Too consider Epson's and Catechism's EcoTank and MegaTank products—the "bulk ink" approaches that use reservoirs of ink that you fill up from bottles or replace equally minor bags. With these products, you also pay more for the printer (often a lot more) to gain the privilege of cheap ink afterwards, normally nether a penny for both monochrome and color pages. With these bulk-tank products, keep in heed that yous'll need to print a lot to do good from the program. What "a lot" ways depends on the printer.
A Proficient AIO...If You Proceed It Light
Like nearly other printer manufacturers, Blood brother releases its machines in stair-step fashion in terms of paper/ADF capacity, print volume, characteristic set up, and price. Sometimes the cost differences between steps are negligible. Sometimes they are both negligible and puzzling.
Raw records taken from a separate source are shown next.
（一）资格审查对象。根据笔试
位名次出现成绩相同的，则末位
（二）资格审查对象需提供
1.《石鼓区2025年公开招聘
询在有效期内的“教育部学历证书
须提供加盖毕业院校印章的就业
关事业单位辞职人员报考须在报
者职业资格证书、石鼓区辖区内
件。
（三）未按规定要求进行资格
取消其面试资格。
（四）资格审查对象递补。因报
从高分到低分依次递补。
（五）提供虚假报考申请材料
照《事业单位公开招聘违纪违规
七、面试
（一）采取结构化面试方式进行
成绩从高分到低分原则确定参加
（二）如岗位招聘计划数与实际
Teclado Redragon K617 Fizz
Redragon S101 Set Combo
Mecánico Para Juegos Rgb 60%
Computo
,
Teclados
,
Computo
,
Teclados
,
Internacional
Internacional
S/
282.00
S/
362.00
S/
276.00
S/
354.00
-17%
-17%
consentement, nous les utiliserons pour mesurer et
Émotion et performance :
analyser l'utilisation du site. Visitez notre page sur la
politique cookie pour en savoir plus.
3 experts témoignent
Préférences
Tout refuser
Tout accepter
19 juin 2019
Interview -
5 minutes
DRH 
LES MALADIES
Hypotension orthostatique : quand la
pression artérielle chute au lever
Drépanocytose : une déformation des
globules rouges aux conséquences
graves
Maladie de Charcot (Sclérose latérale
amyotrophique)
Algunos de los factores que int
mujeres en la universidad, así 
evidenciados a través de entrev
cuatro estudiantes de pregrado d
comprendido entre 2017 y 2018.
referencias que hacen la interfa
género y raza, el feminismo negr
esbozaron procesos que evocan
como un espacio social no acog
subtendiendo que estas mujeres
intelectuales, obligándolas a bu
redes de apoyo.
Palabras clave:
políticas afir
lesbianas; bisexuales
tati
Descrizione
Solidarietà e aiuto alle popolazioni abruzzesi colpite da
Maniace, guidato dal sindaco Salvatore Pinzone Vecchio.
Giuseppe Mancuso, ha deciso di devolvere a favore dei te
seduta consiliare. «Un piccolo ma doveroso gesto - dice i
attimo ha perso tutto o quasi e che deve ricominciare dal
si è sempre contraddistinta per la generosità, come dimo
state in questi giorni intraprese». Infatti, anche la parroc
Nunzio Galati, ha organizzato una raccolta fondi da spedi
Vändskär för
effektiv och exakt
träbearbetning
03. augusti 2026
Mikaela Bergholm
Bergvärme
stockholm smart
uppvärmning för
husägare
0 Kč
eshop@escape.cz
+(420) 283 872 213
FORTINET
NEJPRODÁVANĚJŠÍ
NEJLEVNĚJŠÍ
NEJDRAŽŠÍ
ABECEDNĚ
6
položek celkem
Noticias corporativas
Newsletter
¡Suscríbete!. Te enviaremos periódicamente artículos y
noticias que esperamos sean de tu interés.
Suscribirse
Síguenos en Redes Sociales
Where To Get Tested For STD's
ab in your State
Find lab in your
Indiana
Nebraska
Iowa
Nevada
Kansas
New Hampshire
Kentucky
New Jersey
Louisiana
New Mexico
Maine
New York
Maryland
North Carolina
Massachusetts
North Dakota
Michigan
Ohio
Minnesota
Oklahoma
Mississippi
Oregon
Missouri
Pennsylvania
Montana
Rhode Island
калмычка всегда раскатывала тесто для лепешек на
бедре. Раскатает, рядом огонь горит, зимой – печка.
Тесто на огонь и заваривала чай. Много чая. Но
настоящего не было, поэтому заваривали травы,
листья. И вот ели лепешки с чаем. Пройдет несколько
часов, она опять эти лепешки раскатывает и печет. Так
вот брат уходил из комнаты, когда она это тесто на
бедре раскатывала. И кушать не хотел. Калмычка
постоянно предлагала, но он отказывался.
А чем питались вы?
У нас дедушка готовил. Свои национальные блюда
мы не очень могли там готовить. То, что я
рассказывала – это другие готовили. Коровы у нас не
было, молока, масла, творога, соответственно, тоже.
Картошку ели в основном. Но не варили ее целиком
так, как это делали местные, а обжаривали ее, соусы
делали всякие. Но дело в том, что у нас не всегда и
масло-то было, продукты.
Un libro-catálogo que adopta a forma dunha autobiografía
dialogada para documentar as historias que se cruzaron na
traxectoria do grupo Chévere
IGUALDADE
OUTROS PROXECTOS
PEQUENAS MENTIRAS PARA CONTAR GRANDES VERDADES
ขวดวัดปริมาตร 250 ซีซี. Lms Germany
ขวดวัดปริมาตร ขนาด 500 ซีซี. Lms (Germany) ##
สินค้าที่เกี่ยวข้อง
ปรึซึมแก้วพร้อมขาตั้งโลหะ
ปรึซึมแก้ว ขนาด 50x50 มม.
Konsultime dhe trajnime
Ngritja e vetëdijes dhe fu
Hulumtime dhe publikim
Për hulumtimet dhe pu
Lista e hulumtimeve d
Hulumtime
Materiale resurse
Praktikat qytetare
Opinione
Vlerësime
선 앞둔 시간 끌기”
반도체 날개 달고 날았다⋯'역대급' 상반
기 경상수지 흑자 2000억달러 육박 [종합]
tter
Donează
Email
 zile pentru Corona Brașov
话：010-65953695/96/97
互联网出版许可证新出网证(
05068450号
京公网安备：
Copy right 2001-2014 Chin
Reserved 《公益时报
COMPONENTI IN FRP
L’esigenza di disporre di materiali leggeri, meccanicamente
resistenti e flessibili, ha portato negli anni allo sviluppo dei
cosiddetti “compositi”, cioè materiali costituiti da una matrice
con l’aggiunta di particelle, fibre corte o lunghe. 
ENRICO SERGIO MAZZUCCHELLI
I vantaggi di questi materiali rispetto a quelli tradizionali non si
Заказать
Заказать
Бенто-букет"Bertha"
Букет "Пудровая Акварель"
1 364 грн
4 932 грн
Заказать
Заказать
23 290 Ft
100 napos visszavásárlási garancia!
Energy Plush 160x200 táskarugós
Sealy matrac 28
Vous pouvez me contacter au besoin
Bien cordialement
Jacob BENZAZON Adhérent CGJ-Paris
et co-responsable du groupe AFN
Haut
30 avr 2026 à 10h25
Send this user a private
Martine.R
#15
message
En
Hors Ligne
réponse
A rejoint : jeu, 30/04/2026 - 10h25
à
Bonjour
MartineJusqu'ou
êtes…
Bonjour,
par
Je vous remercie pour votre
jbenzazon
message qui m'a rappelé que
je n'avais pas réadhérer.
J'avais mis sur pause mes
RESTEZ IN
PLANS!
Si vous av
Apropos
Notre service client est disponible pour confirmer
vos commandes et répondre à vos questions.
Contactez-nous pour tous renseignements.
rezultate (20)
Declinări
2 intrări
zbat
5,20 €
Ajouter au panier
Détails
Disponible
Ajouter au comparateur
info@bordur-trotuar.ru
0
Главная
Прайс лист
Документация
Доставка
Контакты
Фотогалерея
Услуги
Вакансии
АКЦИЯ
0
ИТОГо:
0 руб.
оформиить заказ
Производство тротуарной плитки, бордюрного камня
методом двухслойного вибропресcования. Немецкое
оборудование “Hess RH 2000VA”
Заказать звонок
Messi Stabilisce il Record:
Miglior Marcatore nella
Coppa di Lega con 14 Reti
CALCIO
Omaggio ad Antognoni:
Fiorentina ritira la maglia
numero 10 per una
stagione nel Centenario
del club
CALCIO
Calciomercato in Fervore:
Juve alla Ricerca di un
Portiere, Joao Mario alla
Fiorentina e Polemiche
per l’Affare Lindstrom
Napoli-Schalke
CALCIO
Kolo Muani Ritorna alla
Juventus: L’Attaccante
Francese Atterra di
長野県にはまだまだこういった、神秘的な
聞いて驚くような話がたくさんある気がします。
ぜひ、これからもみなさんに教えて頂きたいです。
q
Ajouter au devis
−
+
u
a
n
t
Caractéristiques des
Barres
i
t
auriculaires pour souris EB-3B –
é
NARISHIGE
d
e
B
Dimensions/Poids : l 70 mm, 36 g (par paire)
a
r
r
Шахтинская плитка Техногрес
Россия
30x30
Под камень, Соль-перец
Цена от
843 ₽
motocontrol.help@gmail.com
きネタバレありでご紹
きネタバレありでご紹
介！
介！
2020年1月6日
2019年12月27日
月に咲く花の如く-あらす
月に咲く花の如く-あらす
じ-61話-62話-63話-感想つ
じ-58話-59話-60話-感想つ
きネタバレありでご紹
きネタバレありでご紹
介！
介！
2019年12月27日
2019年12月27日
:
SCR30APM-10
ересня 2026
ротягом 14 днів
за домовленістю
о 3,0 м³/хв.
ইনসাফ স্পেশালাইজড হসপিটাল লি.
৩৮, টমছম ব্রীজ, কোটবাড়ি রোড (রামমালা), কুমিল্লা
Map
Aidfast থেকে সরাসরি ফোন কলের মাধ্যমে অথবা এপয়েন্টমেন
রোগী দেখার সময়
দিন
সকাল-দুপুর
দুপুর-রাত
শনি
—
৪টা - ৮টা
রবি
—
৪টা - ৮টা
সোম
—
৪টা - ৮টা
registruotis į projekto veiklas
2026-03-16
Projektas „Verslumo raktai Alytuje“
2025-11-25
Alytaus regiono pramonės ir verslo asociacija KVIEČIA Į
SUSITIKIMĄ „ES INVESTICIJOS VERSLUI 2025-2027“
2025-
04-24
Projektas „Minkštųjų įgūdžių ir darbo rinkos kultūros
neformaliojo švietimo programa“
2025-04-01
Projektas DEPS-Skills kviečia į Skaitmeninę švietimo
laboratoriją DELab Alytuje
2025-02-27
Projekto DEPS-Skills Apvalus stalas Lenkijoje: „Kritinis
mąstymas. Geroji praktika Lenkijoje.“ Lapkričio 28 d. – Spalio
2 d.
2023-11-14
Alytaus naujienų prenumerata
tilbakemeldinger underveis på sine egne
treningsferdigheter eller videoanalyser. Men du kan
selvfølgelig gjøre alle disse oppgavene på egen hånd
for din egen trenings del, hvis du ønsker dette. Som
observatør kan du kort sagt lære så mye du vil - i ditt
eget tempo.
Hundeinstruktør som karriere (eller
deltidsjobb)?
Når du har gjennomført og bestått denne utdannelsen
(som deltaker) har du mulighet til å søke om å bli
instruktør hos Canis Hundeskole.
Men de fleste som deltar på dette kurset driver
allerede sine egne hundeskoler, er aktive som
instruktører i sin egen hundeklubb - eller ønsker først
Take the $ten listing-price difference between the Brother MFC-J895DW and Brother MFC-J690DW. With the cheaper model, you surrender support for flash-memory devices, included OCR software, and Ethernet and Near-Field Advice (NFC) connectivity. Whatsoever one of those options alone could be well worth $10 to many buyers.
Therefore, our advice: Be certain that you won't need these features, now or e'er, earlier pulling the trigger on the Brother MFC-J690DW. Of form, resellers' and online sellers' price dynamics may change the equation on whatever given day. If y'all're fine with your AIO printer keeping to very low print volumes (say, under 100 pages a month), with no printing from SD cards or USB thumb drives, the MFC-J690DW volition serve y'all well for the price. That Brother provides a two-year warranty out of the box is a good value incentive, too—the company has faith in its printers. But if y'all need to churn more pages, await to a higher place the ladder, to Blood brother models similar the MFC-J895DW, or to some of the Catechism Pixma models mentioned before.